ASSIGNED TASK
Every line below should be copied exactly; drop the pictures.

MATERIAL FOR THIS TASK
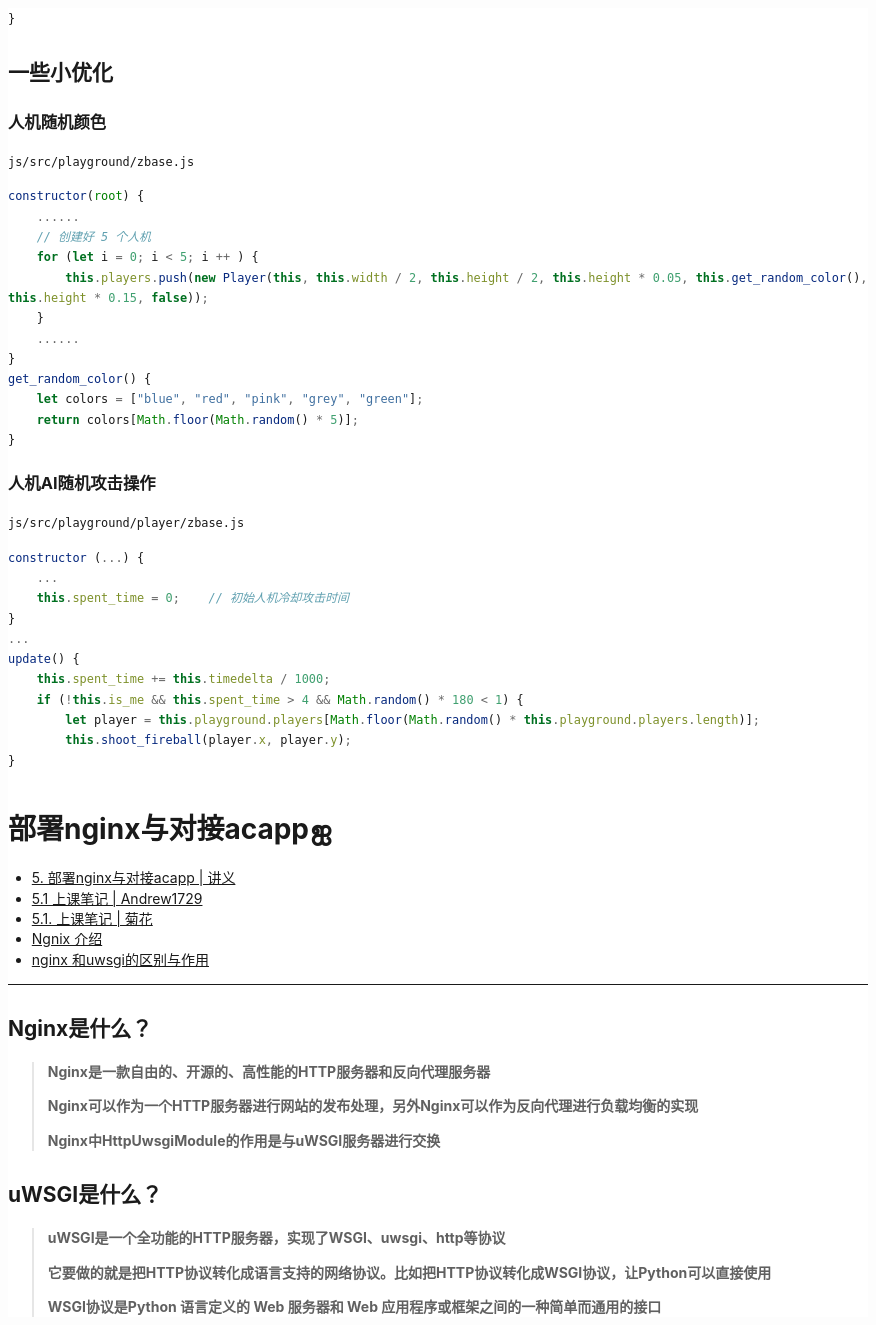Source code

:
 ```js
}
```
## 一些小优化
### 人机随机颜色
`js/src/playground/zbase.js`
```js
constructor(root) {
    ......
    // 创建好 5 个人机
    for (let i = 0; i < 5; i ++ ) {
        this.players.push(new Player(this, this.width / 2, this.height / 2, this.height * 0.05, this.get_random_color(), this.height * 0.15, false));
    }
    ......
}
get_random_color() {
    let colors = ["blue", "red", "pink", "grey", "green"];
    return colors[Math.floor(Math.random() * 5)];
}
```
### 人机AI随机攻击操作 
`js/src/playground/player/zbase.js`
```js
constructor (...) {
    ...
    this.spent_time = 0;    // 初始人机冷却攻击时间
}
...
update() {
    this.spent_time += this.timedelta / 1000;
    if (!this.is_me && this.spent_time > 4 && Math.random() * 180 < 1) {
        let player = this.playground.players[Math.floor(Math.random() * this.playground.players.length)];
        this.shoot_fireball(player.x, player.y);
}
```
# 部署nginx与对接acappஐ
- [5. 部署nginx与对接acapp | 讲义](https://www.acwing.com/file_system/file/content/whole/index/content/3257028/)
- [5.1 上课笔记 | Andrew1729](https://www.acwing.com/solution/content/79244/)
- [5.1. 上课笔记 | 菊花](https://www.acwing.com/solution/content/78903/)
- [Ngnix 介绍](https://zhuanlan.zhihu.com/p/364622127)
- [nginx 和uwsgi的区别与作用](https://www.jianshu.com/p/36187963b553)
***
## Nginx是什么？
> **Nginx是一款自由的、开源的、高性能的HTTP服务器和反向代理服务器**
> 
> **Nginx可以作为一个HTTP服务器进行网站的发布处理，另外Nginx可以作为反向代理进行负载均衡的实现**
> 
> **Nginx中HttpUwsgiModule的作用是与uWSGI服务器进行交换**
## uWSGI是什么？ 
> **uWSGI是一个全功能的HTTP服务器，实现了WSGI、uwsgi、http等协议**
> 
> **它要做的就是把HTTP协议转化成语言支持的网络协议。比如把HTTP协议转化成WSGI协议，让Python可以直接使用**
>
> **WSGI协议是Python 语言定义的 Web 服务器和 Web 应用程序或框架之间的一种简单而通用的接口**
>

RESPONSE BELOW
Source code

:
 ```js
}
```
## 一些小优化
### 人机随机颜色
`js/src/playground/zbase.js`
```js
constructor(root) {
    ......
    // 创建好 5 个人机
    for (let i = 0; i < 5; i ++ ) {
        this.players.push(new Player(this, this.width / 2, this.height / 2, this.height * 0.05, this.get_random_color(), this.height * 0.15, false));
    }
    ......
}
get_random_color() {
    let colors = ["blue", "red", "pink", "grey", "green"];
    return colors[Math.floor(Math.random() * 5)];
}
```
### 人机AI随机攻击操作 
`js/src/playground/player/zbase.js`
```js
constructor (...) {
    ...
    this.spent_time = 0;    // 初始人机冷却攻击时间
}
...
update() {
    this.spent_time += this.timedelta / 1000;
    if (!this.is_me && this.spent_time > 4 && Math.random() * 180 < 1) {
        let player = this.playground.players[Math.floor(Math.random() * this.playground.players.length)];
        this.shoot_fireball(player.x, player.y);
}
```
# 部署nginx与对接acappஐ
- [5. 部署nginx与对接acapp | 讲义](https://www.acwing.com/file_system/file/content/whole/index/content/3257028/)
- [5.1 上课笔记 | Andrew1729](https://www.acwing.com/solution/content/79244/)
- [5.1. 上课笔记 | 菊花](https://www.acwing.com/solution/content/78903/)
- [Ngnix 介绍](https://zhuanlan.zhihu.com/p/364622127)
- [nginx 和uwsgi的区别与作用](https://www.jianshu.com/p/36187963b553)
***
## Nginx是什么？
> **Nginx是一款自由的、开源的、高性能的HTTP服务器和反向代理服务器**
> 
> **Nginx可以作为一个HTTP服务器进行网站的发布处理，另外Nginx可以作为反向代理进行负载均衡的实现**
> 
> **Nginx中HttpUwsgiModule的作用是与uWSGI服务器进行交换**
## uWSGI是什么？ 
> **uWSGI是一个全功能的HTTP服务器，实现了WSGI、uwsgi、http等协议**
> 
> **它要做的就是把HTTP协议转化成语言支持的网络协议。比如把HTTP协议转化成WSGI协议，让Python可以直接使用**
>
> **WSGI协议是Python 语言定义的 Web 服务器和 Web 应用程序或框架之间的一种简单而通用的接口**
>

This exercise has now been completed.